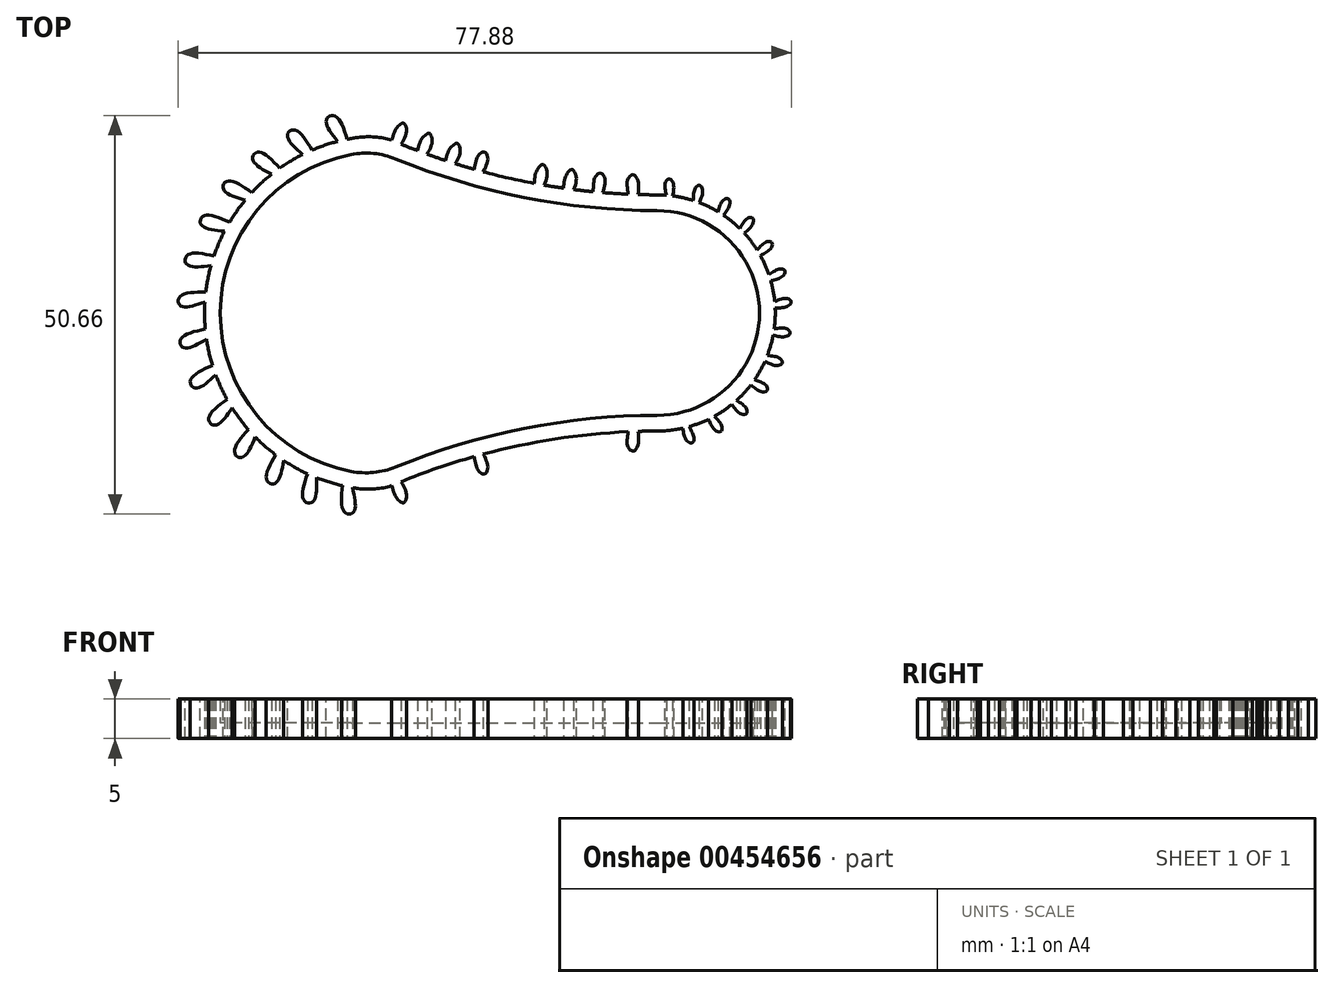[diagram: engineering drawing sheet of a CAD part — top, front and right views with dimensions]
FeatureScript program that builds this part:
annotation { "Feature Type Name" : "Feature", "Feature Type Description" : "" }
export const myFeature = defineFeature(function(context is Context, id is Id, definition is map)
    precondition{}
    {
        {
            var Q0;
            Q0=qCreatedBy(makeId("Top.planeOp"),FACE);
            var sketch = newSketch(context, id + "F0", { "sketchPlane" : qUnion([Q0])});
            skArc(sketch, "E0", {"start": v(35, -15) * mm, "mid": v(50, 0) * mm, "end": v(35, 15) * mm});
            skArc(sketch, "E1", {"start": v(0, 22.5) * mm, "mid": v(17.1, 16.92) * mm, "end": v(35, 15) * mm});
            skLineSegment(sketch, "E2", {"start": v(-44.1, 0) * mm, "end": v(67.74, 0) * mm, "construction": true});
            skArc(sketch, "E3.MirrorCS", {"start": v(0, -22.5) * mm, "mid": v(17.1, -16.92) * mm, "end": v(35, -15) * mm});
            skArc(sketch, "E4.trimOffspring", {"start": v(0, 22.5) * mm, "mid": v(-22.5, 0) * mm, "end": v(0, -22.5) * mm});
            skFitSpline(sketch, "E5", {"points": [v(-10.03, 20.14) * mm, v(-11.85, 22.05) * mm, v(-11.83, 22.96) * mm, v(-10.89, 23.2) * mm, v(-8.86, 20.68) * mm], "startDerivative": vector(-7.63, 6.57) * mm, "endDerivative": vector(6.03, -10.27) * mm});
            skArc(sketch, "E6.0", {"start": v(-0.41, 20.5) * mm, "mid": v(16.9, 14.92) * mm, "end": v(35, 13) * mm});
            skArc(sketch, "E6.1", {"start": v(-0.41, 20.5) * mm, "mid": v(-20.5, 0) * mm, "end": v(-0.41, -20.5) * mm});
            skArc(sketch, "E6.2", {"start": v(-0.41, -20.5) * mm, "mid": v(16.9, -14.92) * mm, "end": v(35, -13) * mm});
            skArc(sketch, "E6.3", {"start": v(35, -13) * mm, "mid": v(48, 0) * mm, "end": v(35, 13) * mm});
            skFitSpline(sketch, "E7", {"points": [v(1.28, 21.94) * mm, v(1.73, 23.23) * mm, v(2.29, 23.91) * mm, v(2.81, 24.12) * mm, v(3.13, 23.02) * mm, v(2.48, 21.44) * mm], "startDerivative": vector(1.7, 6.07) * mm, "endDerivative": vector(-3.53, -5.81) * mm});
            skFitSpline(sketch, "E8.MirrorCS", {"points": [v(1.28, -21.94) * mm, v(1.73, -23.23) * mm, v(2.29, -23.91) * mm, v(2.81, -24.12) * mm, v(3.13, -23.02) * mm, v(2.48, -21.44) * mm], "startDerivative": vector(1.7, -6.07) * mm, "endDerivative": vector(-3.53, 5.81) * mm});
            skFitSpline(sketch, "E9", {"points": [v(36.16, 14.96) * mm, v(36, 15.88) * mm, v(36.08, 16.62) * mm, v(36.47, 17.02) * mm, v(36.96, 16.66) * mm, v(37.1, 15.76) * mm, v(36.96, 14.87) * mm], "startDerivative": vector(-1.08, 5.15) * mm, "endDerivative": vector(-0.96, -4.87) * mm});
            skFitSpline(sketch, "E10", {"points": [v(4.54, 20.63) * mm, v(4.99, 21.91) * mm, v(5.54, 22.6) * mm, v(6.07, 22.8) * mm, v(6.4, 21.71) * mm, v(5.74, 20.13) * mm], "startDerivative": vector(1.7, 6.07) * mm, "endDerivative": vector(-3.53, -5.81) * mm});
            skFitSpline(sketch, "E11", {"points": [v(8.1, 19.37) * mm, v(8.55, 20.65) * mm, v(9.1, 21.34) * mm, v(9.63, 21.54) * mm, v(9.95, 20.45) * mm, v(9.3, 18.87) * mm], "startDerivative": vector(1.7, 6.07) * mm, "endDerivative": vector(-3.53, -5.81) * mm});
            skFitSpline(sketch, "E12", {"points": [v(11.75, 18.25) * mm, v(12.06, 19.58) * mm, v(12.56, 20.3) * mm, v(13.17, 20.4) * mm, v(13.48, 19.5) * mm, v(12.9, 17.93) * mm], "startDerivative": vector(1.17, 6.2) * mm, "endDerivative": vector(-3, -6.1) * mm});
            skFitSpline(sketch, "E13", {"points": [v(15.92, 17.18) * mm, v(16.14, 18.53) * mm, v(16.57, 19.3) * mm, v(17.05, 19.6) * mm, v(17.56, 18.57) * mm, v(17.19, 16.9) * mm], "startDerivative": vector(0.63, 6.27) * mm, "endDerivative": vector(-2.46, -6.34) * mm});
            skFitSpline(sketch, "E14", {"points": [v(19.36, 16.46) * mm, v(19.58, 17.8) * mm, v(20, 18.57) * mm, v(20.5, 18.86) * mm, v(21, 17.84) * mm, v(20.62, 16.17) * mm], "startDerivative": vector(0.63, 6.27) * mm, "endDerivative": vector(-2.46, -6.34) * mm});
            skFitSpline(sketch, "E15", {"points": [v(23.08, 15.83) * mm, v(23.3, 17.17) * mm, v(23.73, 17.95) * mm, v(24.21, 18.24) * mm, v(24.72, 17.22) * mm, v(24.35, 15.54) * mm], "startDerivative": vector(0.63, 6.27) * mm, "endDerivative": vector(-2.46, -6.34) * mm});
            skFitSpline(sketch, "E16", {"points": [v(26.87, 15.36) * mm, v(26.95, 16.72) * mm, v(27.31, 17.53) * mm, v(27.9, 17.74) * mm, v(28.36, 16.9) * mm, v(28.07, 15.25) * mm], "startDerivative": vector(0.08, 6.3) * mm, "endDerivative": vector(-1.9, -6.53) * mm});
            skFitSpline(sketch, "E17", {"points": [v(31.3, 15.09) * mm, v(31.17, 16.46) * mm, v(31.46, 17.29) * mm, v(32.02, 17.55) * mm, v(32.56, 16.74) * mm, v(32.55, 15.04) * mm], "startDerivative": vector(-0.47, 6.29) * mm, "endDerivative": vector(-1.32, -6.67) * mm});
            skFitSpline(sketch, "E18.MirrorCS", {"points": [v(4.54, -20.63) * mm, v(4.99, -21.91) * mm, v(5.54, -22.6) * mm, v(6.07, -22.8) * mm, v(6.4, -21.71) * mm, v(5.74, -20.13) * mm], "startDerivative": vector(1.7, -6.07) * mm, "endDerivative": vector(-3.53, 5.81) * mm});
            skFitSpline(sketch, "E19.MirrorCS", {"points": [v(8.1, -19.37) * mm, v(8.55, -20.65) * mm, v(9.1, -21.34) * mm, v(9.63, -21.54) * mm, v(9.95, -20.45) * mm, v(9.3, -18.87) * mm], "startDerivative": vector(1.7, -6.07) * mm, "endDerivative": vector(-3.53, 5.81) * mm});
            skFitSpline(sketch, "E20.MirrorCS", {"points": [v(15.92, -17.18) * mm, v(16.14, -18.53) * mm, v(16.57, -19.3) * mm, v(17.05, -19.6) * mm, v(17.56, -18.57) * mm, v(17.19, -16.9) * mm], "startDerivative": vector(0.63, -6.27) * mm, "endDerivative": vector(-2.46, 6.34) * mm});
            skFitSpline(sketch, "E21.MirrorCS", {"points": [v(19.36, -16.46) * mm, v(19.58, -17.8) * mm, v(20, -18.57) * mm, v(20.5, -18.86) * mm, v(21, -17.84) * mm, v(20.62, -16.17) * mm], "startDerivative": vector(0.63, -6.27) * mm, "endDerivative": vector(-2.46, 6.34) * mm});
            skFitSpline(sketch, "E22.MirrorCS", {"points": [v(23.08, -15.83) * mm, v(23.3, -17.17) * mm, v(23.73, -17.95) * mm, v(24.21, -18.24) * mm, v(24.72, -17.22) * mm, v(24.35, -15.54) * mm], "startDerivative": vector(0.63, -6.27) * mm, "endDerivative": vector(-2.46, 6.34) * mm});
            skFitSpline(sketch, "E23.MirrorCS", {"points": [v(26.87, -15.36) * mm, v(26.95, -16.72) * mm, v(27.31, -17.53) * mm, v(27.9, -17.74) * mm, v(28.36, -16.9) * mm, v(28.07, -15.25) * mm], "startDerivative": vector(0.08, -6.3) * mm, "endDerivative": vector(-1.9, 6.53) * mm});
            skFitSpline(sketch, "E24.MirrorCS", {"points": [v(31.3, -15.09) * mm, v(31.17, -16.46) * mm, v(31.46, -17.29) * mm, v(32.02, -17.55) * mm, v(32.56, -16.74) * mm, v(32.55, -15.04) * mm], "startDerivative": vector(-0.47, -6.29) * mm, "endDerivative": vector(-1.32, 6.67) * mm});
            skFitSpline(sketch, "E25.MirrorCS", {"points": [v(11.75, -18.25) * mm, v(12.06, -19.58) * mm, v(12.56, -20.3) * mm, v(13.17, -20.4) * mm, v(13.48, -19.5) * mm, v(12.9, -17.93) * mm], "startDerivative": vector(1.17, -6.2) * mm, "endDerivative": vector(-3, 6.1) * mm});
            skSolve(sketch);
        }
        {
            var Q0;
            Q0=makeQuery(id+"F0.imprint","IMPRINT",FACE,{"disambiguationData":[TD([[makeQuery(id+"F0.imprint","IMPRINT",EDGE,{"derivedFrom":sQuery(id+"F0.wireOp",EDGE,"E6.0")}),-1.0]])]});
            extrude(context, id + "F1", {"entities" : qUnion([Q0]), "depth" : 2 * mm});
        }
        {
            var Q0;
            Q0=makeQuery(id+"F0.imprint","IMPRINT",FACE,{"disambiguationData":[TD([[makeQuery(id+"F0.imprint","IMPRINT",EDGE,{"derivedFrom":sQuery(id+"F0.wireOp",EDGE,"E0")}),1.0]])]});
            var Q1;
            {var subQ0=sQuery(id+"F0.wireOp",EDGE,"E5");Q1=makeQuery(id+"F0.imprint","IMPRINT",FACE,{"disambiguationData":[TD([[makeQuery(id+"F0.imprint","IMPRINT",EDGE,{"derivedFrom":subQ0}),-1.0]])]});}
            var Q2;
            {var subQ0=sQuery(id+"F0.wireOp",EDGE,"E7");Q2=makeQuery(id+"F0.imprint","IMPRINT",FACE,{"disambiguationData":[TD([[makeQuery(id+"F0.imprint","IMPRINT",EDGE,{"derivedFrom":subQ0}),-1.0]])]});}
            var Q3;
            {var subQ0=sQuery(id+"F0.wireOp",EDGE,"E9");Q3=makeQuery(id+"F0.imprint","IMPRINT",FACE,{"disambiguationData":[TD([[makeQuery(id+"F0.imprint","IMPRINT",EDGE,{"derivedFrom":subQ0}),-1.0]])]});}
            var Q4;
            {var subQ0=sQuery(id+"F0.wireOp",EDGE,"E8.MirrorCS");Q4=makeQuery(id+"F0.imprint","IMPRINT",FACE,{"disambiguationData":[TD([[makeQuery(id+"F0.imprint","IMPRINT",EDGE,{"derivedFrom":subQ0}),1.0]])]});}
            var Q5;
            {var subQ0=sQuery(id+"F0.wireOp",EDGE,"E10");var subQ1=sQuery(id+"F0.wireOp",EDGE,"E1");var subQ2=makeQuery(id+"F0.imprint","INTERSECT",VERTEX,{"disambiguationData":[OD(0.0)],"derivedFrom":[subQ1,subQ0]});Q5=makeQuery(id+"F0.imprint","IMPRINT",FACE,{"disambiguationData":[TD([[makeQuery(id+"F0.imprint","IMPRINT",EDGE,{"disambiguationData":[TD([[subQ2,-1.0]])],"derivedFrom":subQ1}),1.0]])]});}
            var Q6;
            {var subQ0=sQuery(id+"F0.wireOp",EDGE,"E11");var subQ1=sQuery(id+"F0.wireOp",EDGE,"E1");var subQ2=makeQuery(id+"F0.imprint","INTERSECT",VERTEX,{"disambiguationData":[OD(0.0)],"derivedFrom":[subQ1,subQ0]});Q6=makeQuery(id+"F0.imprint","IMPRINT",FACE,{"disambiguationData":[TD([[makeQuery(id+"F0.imprint","IMPRINT",EDGE,{"disambiguationData":[TD([[subQ2,-1.0]])],"derivedFrom":subQ1}),1.0]])]});}
            var Q7;
            {var subQ0=sQuery(id+"F0.wireOp",EDGE,"E12");Q7=makeQuery(id+"F0.imprint","IMPRINT",FACE,{"disambiguationData":[TD([[makeQuery(id+"F0.imprint","IMPRINT",EDGE,{"derivedFrom":subQ0}),-1.0]])]});}
            var Q8;
            {var subQ0=sQuery(id+"F0.wireOp",EDGE,"E13");var subQ1=sQuery(id+"F0.wireOp",EDGE,"E1");var subQ2=makeQuery(id+"F0.imprint","INTERSECT",VERTEX,{"disambiguationData":[OD(0.0)],"derivedFrom":[subQ1,subQ0]});Q8=makeQuery(id+"F0.imprint","IMPRINT",FACE,{"disambiguationData":[TD([[makeQuery(id+"F0.imprint","IMPRINT",EDGE,{"disambiguationData":[TD([[subQ2,-1.0]])],"derivedFrom":subQ1}),1.0]])]});}
            var Q9;
            {var subQ0=sQuery(id+"F0.wireOp",EDGE,"E14");var subQ1=sQuery(id+"F0.wireOp",EDGE,"E1");var subQ2=makeQuery(id+"F0.imprint","INTERSECT",VERTEX,{"disambiguationData":[OD(0.0)],"derivedFrom":[subQ1,subQ0]});Q9=makeQuery(id+"F0.imprint","IMPRINT",FACE,{"disambiguationData":[TD([[makeQuery(id+"F0.imprint","IMPRINT",EDGE,{"disambiguationData":[TD([[subQ2,-1.0]])],"derivedFrom":subQ1}),1.0]])]});}
            var Q10;
            {var subQ0=sQuery(id+"F0.wireOp",EDGE,"E15");var subQ1=sQuery(id+"F0.wireOp",EDGE,"E1");var subQ2=makeQuery(id+"F0.imprint","INTERSECT",VERTEX,{"disambiguationData":[OD(0.0)],"derivedFrom":[subQ1,subQ0]});Q10=makeQuery(id+"F0.imprint","IMPRINT",FACE,{"disambiguationData":[TD([[makeQuery(id+"F0.imprint","IMPRINT",EDGE,{"disambiguationData":[TD([[subQ2,-1.0]])],"derivedFrom":subQ1}),1.0]])]});}
            var Q11;
            {var subQ0=sQuery(id+"F0.wireOp",EDGE,"E16");var subQ1=sQuery(id+"F0.wireOp",EDGE,"E1");var subQ2=makeQuery(id+"F0.imprint","INTERSECT",VERTEX,{"disambiguationData":[OD(0.0)],"derivedFrom":[subQ1,subQ0]});Q11=makeQuery(id+"F0.imprint","IMPRINT",FACE,{"disambiguationData":[TD([[makeQuery(id+"F0.imprint","IMPRINT",EDGE,{"disambiguationData":[TD([[subQ2,-1.0]])],"derivedFrom":subQ1}),1.0]])]});}
            var Q12;
            {var subQ0=sQuery(id+"F0.wireOp",EDGE,"E18.MirrorCS");var subQ1=sQuery(id+"F0.wireOp",EDGE,"E3.MirrorCS");var subQ2=makeQuery(id+"F0.imprint","INTERSECT",VERTEX,{"disambiguationData":[OD(0.0)],"derivedFrom":[subQ1,subQ0]});Q12=makeQuery(id+"F0.imprint","IMPRINT",FACE,{"disambiguationData":[TD([[makeQuery(id+"F0.imprint","IMPRINT",EDGE,{"disambiguationData":[TD([[subQ2,-1.0]])],"derivedFrom":subQ1}),-1.0]])]});}
            var Q13;
            {var subQ0=sQuery(id+"F0.wireOp",EDGE,"E19.MirrorCS");var subQ1=sQuery(id+"F0.wireOp",EDGE,"E3.MirrorCS");var subQ2=makeQuery(id+"F0.imprint","INTERSECT",VERTEX,{"disambiguationData":[OD(0.0)],"derivedFrom":[subQ1,subQ0]});Q13=makeQuery(id+"F0.imprint","IMPRINT",FACE,{"disambiguationData":[TD([[makeQuery(id+"F0.imprint","IMPRINT",EDGE,{"disambiguationData":[TD([[subQ2,-1.0]])],"derivedFrom":subQ1}),-1.0]])]});}
            var Q14;
            {var subQ0=sQuery(id+"F0.wireOp",EDGE,"E25.MirrorCS");Q14=makeQuery(id+"F0.imprint","IMPRINT",FACE,{"disambiguationData":[TD([[makeQuery(id+"F0.imprint","IMPRINT",EDGE,{"derivedFrom":subQ0}),1.0]])]});}
            var Q15;
            {var subQ0=sQuery(id+"F0.wireOp",EDGE,"E20.MirrorCS");var subQ1=sQuery(id+"F0.wireOp",EDGE,"E3.MirrorCS");var subQ2=makeQuery(id+"F0.imprint","INTERSECT",VERTEX,{"disambiguationData":[OD(0.0)],"derivedFrom":[subQ1,subQ0]});Q15=makeQuery(id+"F0.imprint","IMPRINT",FACE,{"disambiguationData":[TD([[makeQuery(id+"F0.imprint","IMPRINT",EDGE,{"disambiguationData":[TD([[subQ2,-1.0]])],"derivedFrom":subQ1}),-1.0]])]});}
            var Q16;
            {var subQ0=sQuery(id+"F0.wireOp",EDGE,"E21.MirrorCS");var subQ1=sQuery(id+"F0.wireOp",EDGE,"E3.MirrorCS");var subQ2=makeQuery(id+"F0.imprint","INTERSECT",VERTEX,{"disambiguationData":[OD(0.0)],"derivedFrom":[subQ1,subQ0]});Q16=makeQuery(id+"F0.imprint","IMPRINT",FACE,{"disambiguationData":[TD([[makeQuery(id+"F0.imprint","IMPRINT",EDGE,{"disambiguationData":[TD([[subQ2,-1.0]])],"derivedFrom":subQ1}),-1.0]])]});}
            var Q17;
            {var subQ0=sQuery(id+"F0.wireOp",EDGE,"E22.MirrorCS");var subQ1=sQuery(id+"F0.wireOp",EDGE,"E3.MirrorCS");var subQ2=makeQuery(id+"F0.imprint","INTERSECT",VERTEX,{"disambiguationData":[OD(0.0)],"derivedFrom":[subQ1,subQ0]});Q17=makeQuery(id+"F0.imprint","IMPRINT",FACE,{"disambiguationData":[TD([[makeQuery(id+"F0.imprint","IMPRINT",EDGE,{"disambiguationData":[TD([[subQ2,-1.0]])],"derivedFrom":subQ1}),-1.0]])]});}
            var Q18;
            {var subQ0=sQuery(id+"F0.wireOp",EDGE,"E23.MirrorCS");var subQ1=sQuery(id+"F0.wireOp",EDGE,"E3.MirrorCS");var subQ2=makeQuery(id+"F0.imprint","INTERSECT",VERTEX,{"disambiguationData":[OD(0.0)],"derivedFrom":[subQ1,subQ0]});Q18=makeQuery(id+"F0.imprint","IMPRINT",FACE,{"disambiguationData":[TD([[makeQuery(id+"F0.imprint","IMPRINT",EDGE,{"disambiguationData":[TD([[subQ2,-1.0]])],"derivedFrom":subQ1}),-1.0]])]});}
            var Q19;
            {var subQ0=sQuery(id+"F0.wireOp",EDGE,"E24.MirrorCS");Q19=makeQuery(id+"F0.imprint","IMPRINT",FACE,{"disambiguationData":[TD([[makeQuery(id+"F0.imprint","IMPRINT",EDGE,{"derivedFrom":subQ0}),1.0]])]});}
            var Q20;
            {var subQ0=sQuery(id+"F0.wireOp",EDGE,"E17");Q20=makeQuery(id+"F0.imprint","IMPRINT",FACE,{"disambiguationData":[TD([[makeQuery(id+"F0.imprint","IMPRINT",EDGE,{"derivedFrom":subQ0}),-1.0]])]});}
            extrude(context, id + "F2", {"entities" : qUnion([Q0, Q1, Q2, Q3, Q4, Q5, Q6, Q7, Q8, Q9, Q10, Q11, Q12, Q13, Q14, Q15, Q16, Q17, Q18, Q19, Q20]), "operationType" : NewBodyOperationType.ADD, "depth" : 5 * mm});
        }
        {
            var Q0;
            Q0=makeQuery(id+"F2.opExtrude","SWEPT_EDGE",EDGE,{"disambiguationData":[OSD([sQuery(id+"F0.wireOp",EDGE,"E1"),sQuery(id+"F0.wireOp",EDGE,"E4.trimOffspring")])]});
            var Q1;
            Q1=makeQuery(id+"F2.opExtrude","SWEPT_EDGE",EDGE,{"disambiguationData":[OSD([sQuery(id+"F0.wireOp",EDGE,"E3.MirrorCS"),sQuery(id+"F0.wireOp",EDGE,"E4.trimOffspring")])]});
            var Q2;
            Q2=makeQuery(id+"F2.opExtrude","SWEPT_EDGE",EDGE,{"disambiguationData":[OSD([sQuery(id+"F0.wireOp",EDGE,"E6.0"),sQuery(id+"F0.wireOp",EDGE,"E6.1")])]});
            var Q3;
            Q3=makeQuery(id+"F2.opExtrude","SWEPT_EDGE",EDGE,{"disambiguationData":[OSD([sQuery(id+"F0.wireOp",EDGE,"E6.1"),sQuery(id+"F0.wireOp",EDGE,"E6.2")])]});
            fillet(context, id + "F3", {"entities" : qUnion([Q0, Q1, Q2, Q3]), "radius" : 10 * mm, "tangentPropagation" : true, "allowEdgeOverflow" : false});
        }
        {
            var Q0;
            Q0=makeQuery(id+"F2.opExtrude","SWEPT_FACE",FACE,{"disambiguationData":[OSD([sQuery(id+"F0.wireOp",EDGE,"E5")])]});
            var Q1;
            {var subQ0=sQuery(id+"F0.wireOp",EDGE,"E4.trimOffspring");Q1=makeQuery(id+"F2.opExtrude","CAP_EDGE",EDGE,{"disambiguationData":[OSD([subQ0]),TDD([makeQuery(id+"F0.imprint","IMPRINT",EDGE,{"disambiguationData":[TD([[makeQuery(id+"F0.imprint","INTERSECT",VERTEX,{"derivedFrom":[sQuery(id+"F0.wireOp",EDGE,"E3.MirrorCS"),subQ0]}),1.0]])],"derivedFrom":subQ0})])],"isStart":false});}
            circularPattern(context, id + "F4", {"patternType" : PatternType.FACE, "faces" : qUnion([Q0]), "axis" : qUnion([Q1]), "angle" : 360 * degree, "instanceCount" : 30, "equalSpace" : true});
        }
        {
            var Q0;
            Q0=makeQuery(id+"F2.opExtrude","SWEPT_FACE",FACE,{"disambiguationData":[OSD([sQuery(id+"F0.wireOp",EDGE,"E9")])]});
            var Q1;
            {var subQ0=sQuery(id+"F0.wireOp",EDGE,"E0");Q1=makeQuery(id+"F2.opExtrude","SWEPT_FACE",FACE,{"disambiguationData":[OSD([subQ0]),TDD([makeQuery(id+"F0.imprint","IMPRINT",EDGE,{"disambiguationData":[TD([[makeQuery(id+"F0.imprint","INTERSECT",VERTEX,{"derivedFrom":[subQ0,sQuery(id+"F0.wireOp",EDGE,"E3.MirrorCS")]}),-1.0]])],"derivedFrom":subQ0})])]});}
            circularPattern(context, id + "F5", {"patternType" : PatternType.FACE, "faces" : qUnion([Q0]), "axis" : qUnion([Q1]), "angle" : 360 * degree, "instanceCount" : 27, "equalSpace" : true});
        }
    });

+--

Task prompt:
Quote the material above word for word, from its first line through the line containing "v(-20.5, 0) *", and leave out the picture.

Exercise answer:
[diagram: engineering drawing sheet of a CAD part — top, front and right views with dimensions]
FeatureScript program that builds this part:
annotation { "Feature Type Name" : "Feature", "Feature Type Description" : "" }
export const myFeature = defineFeature(function(context is Context, id is Id, definition is map)
    precondition{}
    {
        {
            var Q0;
            Q0=qCreatedBy(makeId("Top.planeOp"),FACE);
            var sketch = newSketch(context, id + "F0", { "sketchPlane" : qUnion([Q0])});
            skArc(sketch, "E0", {"start": v(35, -15) * mm, "mid": v(50, 0) * mm, "end": v(35, 15) * mm});
            skArc(sketch, "E1", {"start": v(0, 22.5) * mm, "mid": v(17.1, 16.92) * mm, "end": v(35, 15) * mm});
            skLineSegment(sketch, "E2", {"start": v(-44.1, 0) * mm, "end": v(67.74, 0) * mm, "construction": true});
            skArc(sketch, "E3.MirrorCS", {"start": v(0, -22.5) * mm, "mid": v(17.1, -16.92) * mm, "end": v(35, -15) * mm});
            skArc(sketch, "E4.trimOffspring", {"start": v(0, 22.5) * mm, "mid": v(-22.5, 0) * mm, "end": v(0, -22.5) * mm});
            skFitSpline(sketch, "E5", {"points": [v(-10.03, 20.14) * mm, v(-11.85, 22.05) * mm, v(-11.83, 22.96) * mm, v(-10.89, 23.2) * mm, v(-8.86, 20.68) * mm], "startDerivative": vector(-7.63, 6.57) * mm, "endDerivative": vector(6.03, -10.27) * mm});
            skArc(sketch, "E6.0", {"start": v(-0.41, 20.5) * mm, "mid": v(16.9, 14.92) * mm, "end": v(35, 13) * mm});
            skArc(sketch, "E6.1", {"start": v(-0.41, 20.5) * mm, "mid": v(-20.5, 0) * mm, "end": v(-0.41, -20.5) * mm});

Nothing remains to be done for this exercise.